• _Requirement 1_:
Answer these about the post on BPF capabilities:
(a) Which struct receives the bpf_capabilities_adjust callback function?
(b) Which function was added to enqueue for the test?
(c) Besides kfuncs, which BPF features does the author name as things capabilities could manage?
• _Requirement 2_:
Resume the post on BPF capabilities, starting right after its last sentence.

• _Extract_:
- - - - -
I added the bpf_capabilities_adjust callback function to
struct bpf_verifier_ops and the context information context_info
to struct bpf_verifier_env (in the case of SCX, this context
information may be "moff").

Passing context_info to the bpf_capabilities_adjust callback function
allows the implementer to determine the current context and make changes
to the enabled capabilities list of the bpf program in the verifier.

Test Results
------------

For testing I added scx_simple_cap_test. I added
scx_bpf_dsq_move_to_local to enqueue, which is not allowed.
If we run this program, the verifier will report errors.

./build/bin/scx_simple_cap_test 
libbpf: prog 'simple_enqueue': BPF program load failed: -EACCES
libbpf: prog 'simple_enqueue': -- BEGIN PROG LOAD LOG --
...
17: (85) call scx_bpf_dsq_move_to_local#135437
The bpf program does not have the capability to call scx_bpf_dsq_move_to_local
...
libbpf: failed to load BPF skeleton 'scx_simple_cap_test': -EACCES
[SCX_BUG] scx_simple_cap_test.c:88 (Permission denied)
Failed to load skel

But if we run scx_simple, the program can run normally.

./build/bin/scx_simple
[  152.792015] sched_ext: BPF scheduler "simple" enabled
local=7 global=0
local=30 global=3
local=33 global=11

More
----

BPF capabilities is a general function that is flexible and extensible. 

In my opinion, bpf capabilities can be used not only to manage kfuncs,
but can be used to manage permissions for all features of BPF, including
BPF helpers, BPF maps, etc.

We can associate these features with a capability, so that the bpf
verifier can manage them according to different contexts.
- - - - -
• _Data excerpts_:
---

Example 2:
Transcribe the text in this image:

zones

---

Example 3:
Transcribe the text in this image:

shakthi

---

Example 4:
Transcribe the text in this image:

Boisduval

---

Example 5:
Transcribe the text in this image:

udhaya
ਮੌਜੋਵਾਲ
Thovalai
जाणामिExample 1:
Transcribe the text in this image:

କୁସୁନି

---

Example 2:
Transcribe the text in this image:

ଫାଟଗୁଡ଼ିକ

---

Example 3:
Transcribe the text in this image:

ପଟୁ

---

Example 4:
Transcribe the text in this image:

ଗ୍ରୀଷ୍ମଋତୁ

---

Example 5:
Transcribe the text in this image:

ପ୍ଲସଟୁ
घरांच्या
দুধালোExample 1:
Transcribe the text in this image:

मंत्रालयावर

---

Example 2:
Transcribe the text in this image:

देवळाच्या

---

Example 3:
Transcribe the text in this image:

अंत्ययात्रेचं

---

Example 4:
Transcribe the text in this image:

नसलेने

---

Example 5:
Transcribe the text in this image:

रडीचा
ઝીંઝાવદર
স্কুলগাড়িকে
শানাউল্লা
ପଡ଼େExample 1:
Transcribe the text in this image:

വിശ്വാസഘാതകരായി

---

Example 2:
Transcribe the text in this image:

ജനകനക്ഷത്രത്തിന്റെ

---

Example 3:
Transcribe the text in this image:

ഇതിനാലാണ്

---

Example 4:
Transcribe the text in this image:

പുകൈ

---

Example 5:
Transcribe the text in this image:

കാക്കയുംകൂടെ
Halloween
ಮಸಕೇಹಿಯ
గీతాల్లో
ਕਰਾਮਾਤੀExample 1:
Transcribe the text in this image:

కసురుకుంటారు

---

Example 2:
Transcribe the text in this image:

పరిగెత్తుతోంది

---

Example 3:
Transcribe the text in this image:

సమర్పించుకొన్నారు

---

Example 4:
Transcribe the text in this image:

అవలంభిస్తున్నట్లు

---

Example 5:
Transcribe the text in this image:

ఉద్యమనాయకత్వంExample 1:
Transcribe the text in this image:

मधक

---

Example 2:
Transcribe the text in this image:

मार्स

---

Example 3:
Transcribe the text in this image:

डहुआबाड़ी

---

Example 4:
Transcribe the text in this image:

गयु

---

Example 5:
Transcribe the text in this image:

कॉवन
- - - - -
• _Answer 1_:
(a) struct bpf_verifier_ops
(b) scx_bpf_dsq_move_to_local
(c) BPF helpers and BPF maps

• _Answer 2_:
Maybe we can also make BPF capabilities configurable through /sys/bpf
or associate some BPF capabilities with Linux capabilities, so that
system administrators can choose to only open part of BPF features
to certain users.

Related Suggestions
-------------------

In the current implementation, I need to add capability information to
each kfuncs, this is implemented by modifying the BTF_ID structure.

But I cannot modify BTF_ID directly, because BTF_ID is used for data
structures in addition to kfuncs, and data structures do not need
capability information.

My suggestion is to use BTF_ID_FLAGS for all kfuncs and only use BTF_ID
for data structures.

This way we can distinguish kfuncs from data structures.

At The End
----------

This is a proof-of-concept patch series that rethinks the current BPF
permissions management.

All ideas and implementations are not complete yet, but BPF capabilities
may be a better solution than the current program type-based
permission management.

Welcome to discuss and give feedback!

Many thanks.

Signed-off-by: Juntong Deng <juntong.deng@...look.com>

Juntong Deng (7):
  bpf: Add capability field to BTF_ID_FLAGS
  bpf: Add enum bpf_capability
  bpf: Add capabilities version of kfuncs registration
  bpf: Make the verifier support BPF capabilities
  bpf: Add default BPF capabilities initialization for program types
  sched_ext: Make SCX use BPF capabilities
  sched_ext: Add proof-of-concept test case

 include/linux/bpf.h                       |   2 +
 include/linux/bpf_verifier.h              |   6 +
 include/linux/btf.h                       |   8 +-
 include/linux/btf_ids.h                   |   6 +-
 include/uapi/linux/bpf.h                  |  15 ++
 kernel/bpf/btf.c                          | 165 +++++++++++++++++++++-
 kernel/bpf/verifier.c                     |  66 ++++++++-
 kernel/sched/ext.c                        |  74 ++++++++--
 tools/bpf/resolve_btfids/main.c           |   2 +-
 tools/include/linux/btf_ids.h             |   1 +
 tools/sched_ext/Makefile                  |   2 +-
 tools/sched_ext/scx_simple_cap_test.bpf.c | 159 +++++++++++++++++++++
 tools/sched_ext/scx_simple_cap_test.c     | 107 ++++++++++++++
 13 files changed, 590 insertions(+), 23 deletions(-)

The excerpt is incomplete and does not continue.